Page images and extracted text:
###
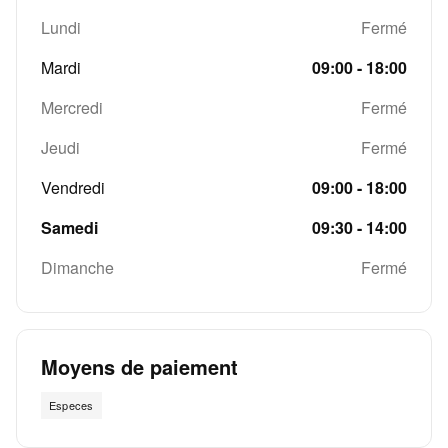
Lundi
Fermé
Mardi
09:00 - 18:00
Mercredi
Fermé
Jeudi
Fermé
Vendredi
09:00 - 18:00
Samedi
09:30 - 14:00
Dimanche
Fermé
Moyens de paiement
Especes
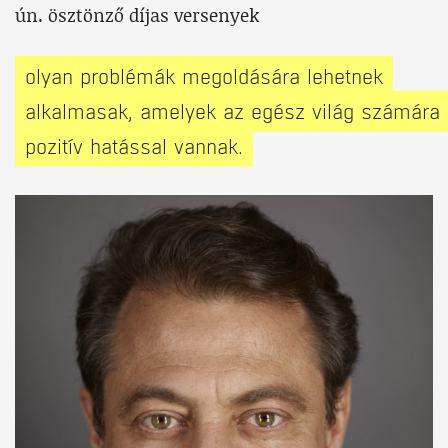
ún. ösztönző díjas versenyek
olyan problémák megoldására lehetnek
alkalmasak, amelyek az egész világ számára
pozitív hatással vannak.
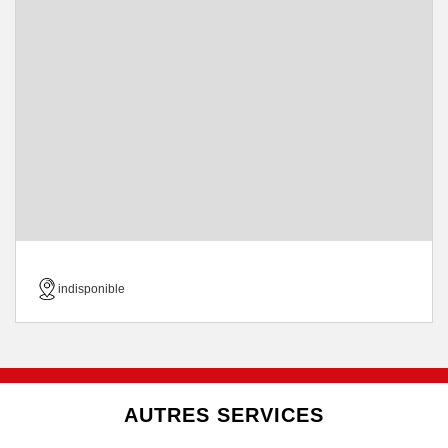
indisponible
AUTRES SERVICES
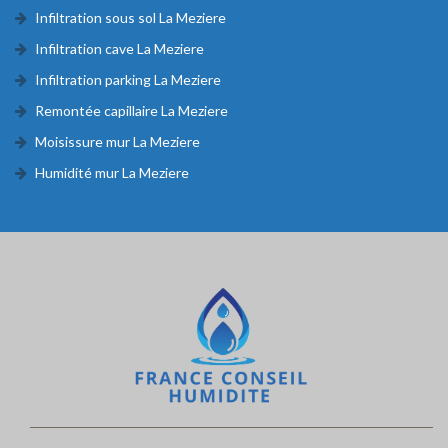
Infiltration sous sol La Meziere
Infiltration cave La Meziere
Infiltration parking La Meziere
Remontée capillaire La Meziere
Moisissure mur La Meziere
Humidité mur La Meziere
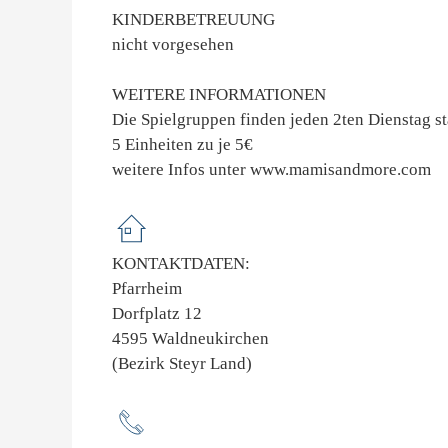
KINDERBETREUUNG
nicht vorgesehen
WEITERE INFORMATIONEN
Die Spielgruppen finden jeden 2ten Dienstag st
5 Einheiten zu je 5€
weitere Infos unter www.mamisandmore.com
KONTAKTDATEN:
Pfarrheim
Dorfplatz 12
4595 Waldneukirchen
(Bezirk Steyr Land)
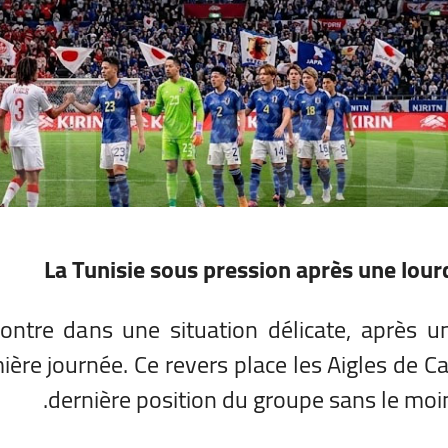
La Tunisie sous pression après une lour
ontre dans une situation délicate, après u
mière journée. Ce revers place les Aigles de C
dernière position du groupe sans le moin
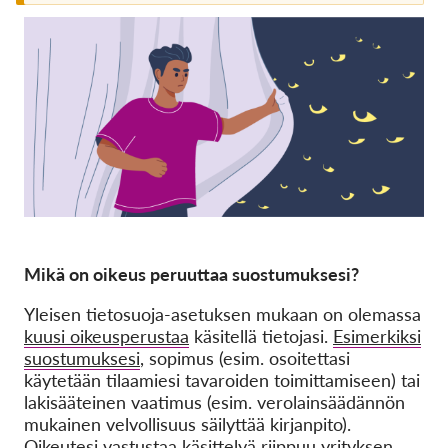
Jäsenyys
Lahjoitukset
Sponsorointi
Tax deductability
Jäsenten login
Meistä
Mikä on oikeus peruuttaa suostumuksesi?
Tiimi
Yleisen tietosuoja-asetuksen mukaan on olemassa
Vuosikertomukset
kuusi oikeusperustaa
käsitellä tietojasi.
Esimerkiksi
Usein kysyttyä
suostumuksesi
, sopimus (esim. osoitettasi
käytetään tilaamiesi tavaroiden toimittamiseen) tai
Rekry
lakisääteinen vaatimus (esim. verolainsäädännön
Edustajakanne
mukainen velvollisuus säilyttää kirjanpito).
Oikeutesi vastustaa käsittelyä riippuu yrityksen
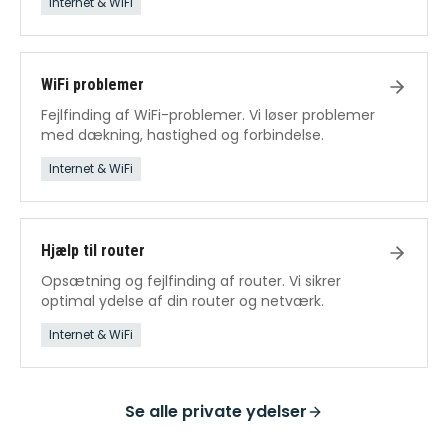
Internet & WiFi
WiFi problemer
Fejlfinding af WiFi-problemer. Vi løser problemer
med dækning, hastighed og forbindelse.
Internet & WiFi
Hjælp til router
Opsætning og fejlfinding af router. Vi sikrer
optimal ydelse af din router og netværk.
Internet & WiFi
Se alle
private ydelser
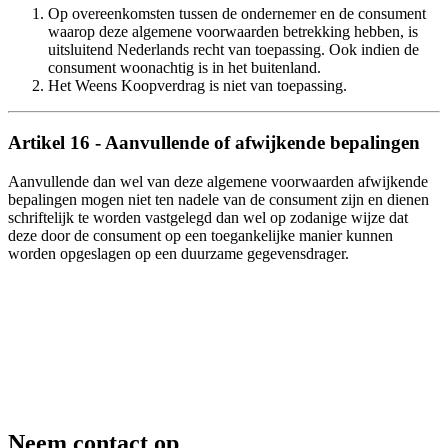
Op overeenkomsten tussen de ondernemer en de consument
waarop deze algemene voorwaarden betrekking hebben, is
uitsluitend Nederlands recht van toepassing. Ook indien de
consument woonachtig is in het buitenland.
Het Weens Koopverdrag is niet van toepassing.
Artikel 16 - Aanvullende of afwijkende bepalingen
Aanvullende dan wel van deze algemene voorwaarden afwijkende
bepalingen mogen niet ten nadele van de consument zijn en dienen
schriftelijk te worden vastgelegd dan wel op zodanige wijze dat
deze door de consument op een toegankelijke manier kunnen
worden opgeslagen op een duurzame gegevensdrager.
Neem contact op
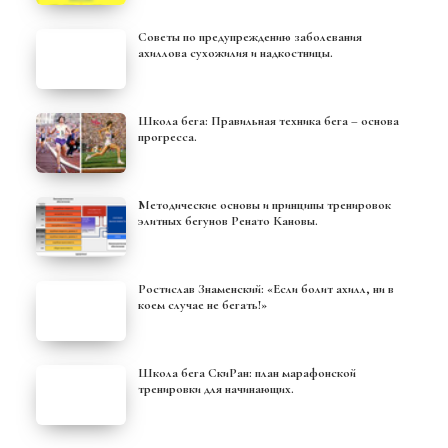
Советы по предупреждению заболевания
ахиллова сухожилия и надкостницы.
Школа бега: Правильная техника бега – основа
прогресса.
Методические основы и принципы тренировок
элитных бегунов Ренато Кановы.
Ростислав Знаменский: «Если болит ахилл, ни в
коем случае не бегать!»
Школа бега СкиРан: план марафонской
тренировки для начинающих.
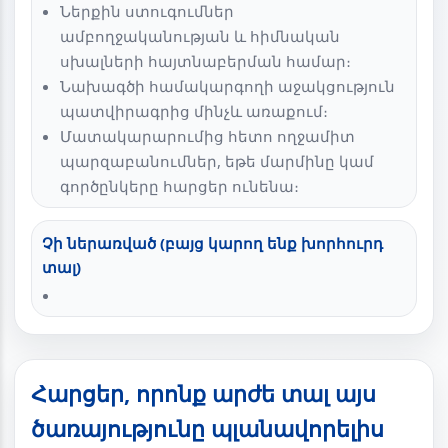
Ներքին ստուգումներ
ամբողջականության և հիմնական
սխալների հայտնաբերման համար։
Նախագծի համակարգողի աջակցություն
պատվիրագրից մինչև առաքում։
Մատակարարումից հետո ողջամիտ
պարզաբանումներ, եթե մարմինը կամ
գործընկերը հարցեր ունենա։
Չի ներառված (բայց կարող ենք խորհուրդ
տալ)
Հարցեր, որոնք արժե տալ այս
ծառայությունը պլանավորելիս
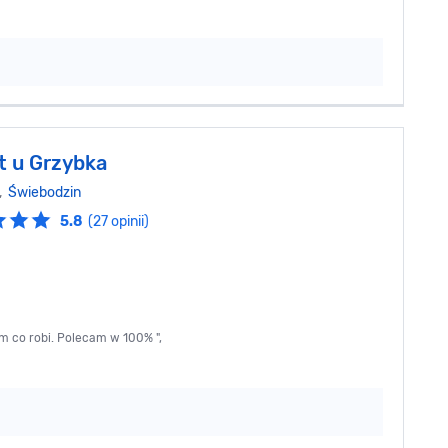
t u Grzybka
6,
Świebodzin
5.8
(27 opinii)
ym co robi. Polecam w 100% ",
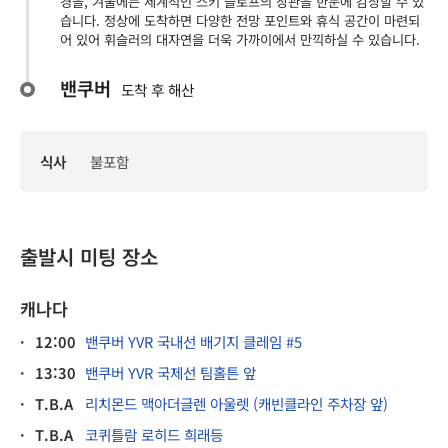
경을, 겨울에는 세계적인 스키 슬로프의 장관을 한눈에 감상할 수 있
습니다. 정상에 도착하면 다양한 전망 포인트와 휴식 공간이 마련되
어 있어 휘슬러의 대자연을 더욱 가까이에서 만끽하실 수 있습니다.
밴쿠버
도착 후 해산
식사
불포함
출발시 미팅 장소
캐나다
·
12:00
밴쿠버 YVR 국내선 배기지 클레임 #5
·
13:30
밴쿠버 YVR 국제선 팀홀튼 앞
·
T.B.A
리치몬드 맥아더글렌 아울렛 (캐빈클라인 주차장 앞)
·
T.B.A
코퀴틀람 로히드 희래등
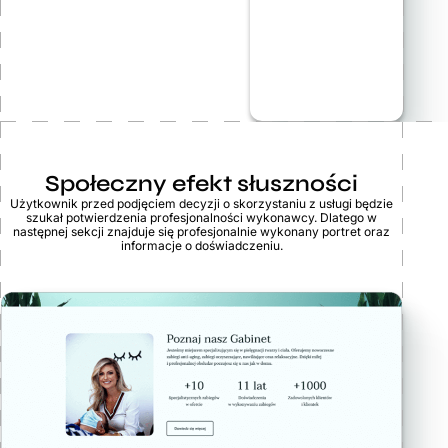
Społeczny efekt słuszności
Użytkownik przed podjęciem decyzji o skorzystaniu z usługi będzie
szukał potwierdzenia profesjonalności wykonawcy. Dlatego w
następnej sekcji znajduje się profesjonalnie wykonany portret oraz
informacje o doświadczeniu.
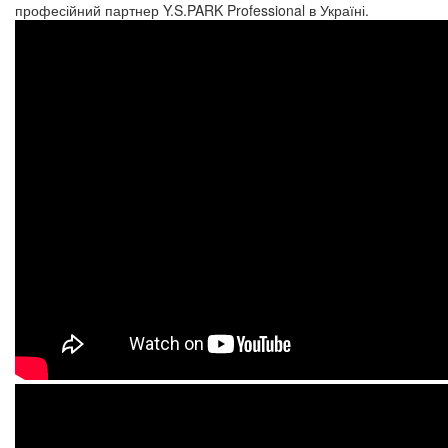
професійний партнер
Y.S.PARK Professional
в Україні.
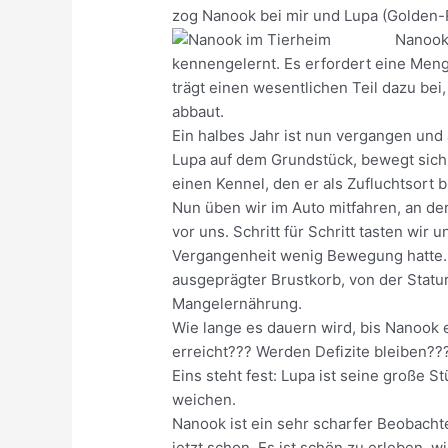
zog Nanook bei mir und Lupa (Golden-Re
Nanook 
kennengelernt. Es erfordert eine Menge
trägt einen wesentlichen Teil dazu bei
abbaut.
Ein halbes Jahr ist nun vergangen und 
Lupa auf dem Grundstück, bewegt sich f
einen Kennel, den er als Zufluchtsort b
Nun üben wir im Auto mitfahren, an de
vor uns. Schritt für Schritt tasten wi
Vergangenheit wenig Bewegung hatte. Se
ausgeprägter Brustkorb, von der Statu
Mangelernährung.
Wie lange es dauern wird, bis Nanook e
erreicht??? Werden Defizite bleiben??
Eins steht fest: Lupa ist seine große
weichen.
Nanook ist ein sehr scharfer Beobachter
jetzt schon. Es ist schön zu erleben,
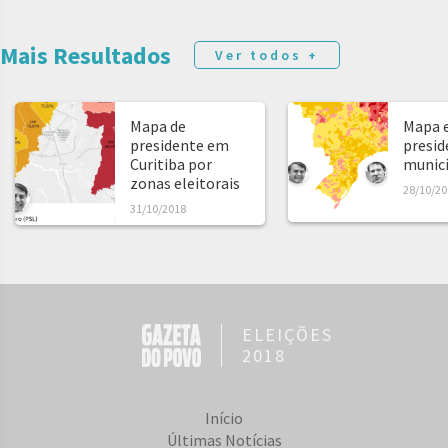
Mais Resultados
Ver todos +
Mapa de
Mapa e
presidente em
presid
Curitiba por
municíp
zonas eleitorais
28/10/20
31/10/2018
ELEIÇÕES
2018
Início
Últimas Notícias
###
Above are some records; quote exactly and only the lines that begin at the line containing "optimal ydelse af din router og netværk." and stop after the line containing "consument woonachtig is in het buitenland.", leaving out the pictures.

optimal ydelse af din router og netværk.
Internet & WiFi
Se alle
private ydelser
Op overeenkomsten tussen de ondernemer en de consument
waarop deze algemene voorwaarden betrekking hebben, is
uitsluitend Nederlands recht van toepassing. Ook indien de
consument woonachtig is in het buitenland.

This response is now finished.